Within expressions you can use any Python function applicable to lists, such as len(source.session_id) sum(source.games_played) or even more complex operations like

sum([i for i in source.games_played if i >= 2])

4. Previewing the transformation using Blurr CLI

We can preview the result of the transformation using blurr transform command.

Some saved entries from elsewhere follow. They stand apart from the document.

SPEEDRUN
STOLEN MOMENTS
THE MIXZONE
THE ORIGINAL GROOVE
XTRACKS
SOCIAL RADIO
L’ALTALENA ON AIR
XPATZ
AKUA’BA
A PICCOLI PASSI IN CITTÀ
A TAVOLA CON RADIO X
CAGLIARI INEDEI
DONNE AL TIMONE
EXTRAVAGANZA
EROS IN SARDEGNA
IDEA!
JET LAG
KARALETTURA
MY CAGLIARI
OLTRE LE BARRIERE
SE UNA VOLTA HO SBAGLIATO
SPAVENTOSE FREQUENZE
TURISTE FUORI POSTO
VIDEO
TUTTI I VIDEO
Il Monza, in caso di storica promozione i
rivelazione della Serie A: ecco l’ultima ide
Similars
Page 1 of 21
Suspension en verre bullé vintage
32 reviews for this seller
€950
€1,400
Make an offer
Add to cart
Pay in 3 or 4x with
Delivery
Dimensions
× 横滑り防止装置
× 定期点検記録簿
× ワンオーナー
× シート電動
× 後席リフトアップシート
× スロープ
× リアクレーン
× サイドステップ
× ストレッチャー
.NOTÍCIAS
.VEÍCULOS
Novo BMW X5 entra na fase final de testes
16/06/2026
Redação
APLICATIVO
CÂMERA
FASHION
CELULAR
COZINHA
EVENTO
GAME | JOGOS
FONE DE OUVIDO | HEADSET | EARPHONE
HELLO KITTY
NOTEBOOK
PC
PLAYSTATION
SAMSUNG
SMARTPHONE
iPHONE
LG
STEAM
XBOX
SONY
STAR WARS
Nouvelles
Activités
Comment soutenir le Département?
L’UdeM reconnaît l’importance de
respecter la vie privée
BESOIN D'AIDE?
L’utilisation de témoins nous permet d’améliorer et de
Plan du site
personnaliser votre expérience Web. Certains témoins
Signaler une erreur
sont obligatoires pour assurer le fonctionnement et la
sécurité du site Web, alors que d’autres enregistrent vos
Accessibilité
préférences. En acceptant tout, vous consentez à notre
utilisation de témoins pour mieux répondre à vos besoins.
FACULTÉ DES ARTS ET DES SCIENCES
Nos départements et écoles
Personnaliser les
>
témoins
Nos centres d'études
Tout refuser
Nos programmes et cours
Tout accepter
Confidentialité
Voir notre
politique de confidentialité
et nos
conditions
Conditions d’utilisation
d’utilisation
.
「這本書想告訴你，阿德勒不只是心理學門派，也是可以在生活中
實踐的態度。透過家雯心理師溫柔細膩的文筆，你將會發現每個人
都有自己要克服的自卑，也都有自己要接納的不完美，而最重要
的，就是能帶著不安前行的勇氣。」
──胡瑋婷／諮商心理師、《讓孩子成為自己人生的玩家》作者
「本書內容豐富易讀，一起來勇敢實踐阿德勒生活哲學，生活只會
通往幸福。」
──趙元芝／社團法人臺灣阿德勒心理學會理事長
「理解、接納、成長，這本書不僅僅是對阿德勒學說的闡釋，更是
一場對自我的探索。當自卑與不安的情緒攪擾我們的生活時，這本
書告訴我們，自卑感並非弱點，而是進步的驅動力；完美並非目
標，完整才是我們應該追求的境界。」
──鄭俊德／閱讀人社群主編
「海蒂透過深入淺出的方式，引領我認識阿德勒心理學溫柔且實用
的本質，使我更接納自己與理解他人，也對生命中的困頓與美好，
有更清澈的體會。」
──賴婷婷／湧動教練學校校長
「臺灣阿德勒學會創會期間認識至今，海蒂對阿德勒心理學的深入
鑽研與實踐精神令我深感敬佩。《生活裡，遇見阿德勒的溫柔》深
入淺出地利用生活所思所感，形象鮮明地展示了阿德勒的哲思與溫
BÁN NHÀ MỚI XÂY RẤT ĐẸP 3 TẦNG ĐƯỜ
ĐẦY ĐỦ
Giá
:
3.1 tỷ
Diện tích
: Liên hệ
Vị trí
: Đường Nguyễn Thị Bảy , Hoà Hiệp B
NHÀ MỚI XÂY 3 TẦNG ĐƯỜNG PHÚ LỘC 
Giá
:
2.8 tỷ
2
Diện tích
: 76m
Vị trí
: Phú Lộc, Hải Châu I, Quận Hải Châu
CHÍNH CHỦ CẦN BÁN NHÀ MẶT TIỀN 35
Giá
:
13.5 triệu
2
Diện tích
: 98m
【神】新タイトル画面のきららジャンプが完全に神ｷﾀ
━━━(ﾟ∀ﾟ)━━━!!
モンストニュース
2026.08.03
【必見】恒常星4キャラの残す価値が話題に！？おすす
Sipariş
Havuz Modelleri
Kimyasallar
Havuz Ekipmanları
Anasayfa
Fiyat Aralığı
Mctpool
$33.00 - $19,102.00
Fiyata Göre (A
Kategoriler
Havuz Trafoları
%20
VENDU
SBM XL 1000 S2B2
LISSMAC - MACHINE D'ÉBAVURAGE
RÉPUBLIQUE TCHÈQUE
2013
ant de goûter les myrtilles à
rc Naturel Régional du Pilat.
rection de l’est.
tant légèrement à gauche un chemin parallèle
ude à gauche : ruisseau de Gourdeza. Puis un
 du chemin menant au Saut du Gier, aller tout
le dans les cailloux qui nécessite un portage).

To preview a window transformation we need to pass both the Streaming and Window DTC as arguments:

$ blurr transform --streaming-dtc sessions-dtc.yml --window-dtc boost-dtc.yml events.log

["09C1", [{"last_7_days.avg_games_per_session": "4.82", "next_3_days.avg_games_per_session": "5.61"}]]
["B6FA", [{"last_7_days.avg_games_per_session": "2.73", "next_3_days.avg_games_per_session": "3.09"}]]
["NV9T", [{"last_7_days.avg_games_per_session": "8.11", "next_3_days.avg_games_per_session": "12.52"}]]
["6CF3", [{"last_7_days.avg_games_per_session": "9.89", "next_3_days.avg_games_per_session": "1"}]]

Each entry consists of an array with 2 items:

  • user_id, the Identity from the Streaming DTC.
  • An object with the remaining values of the record.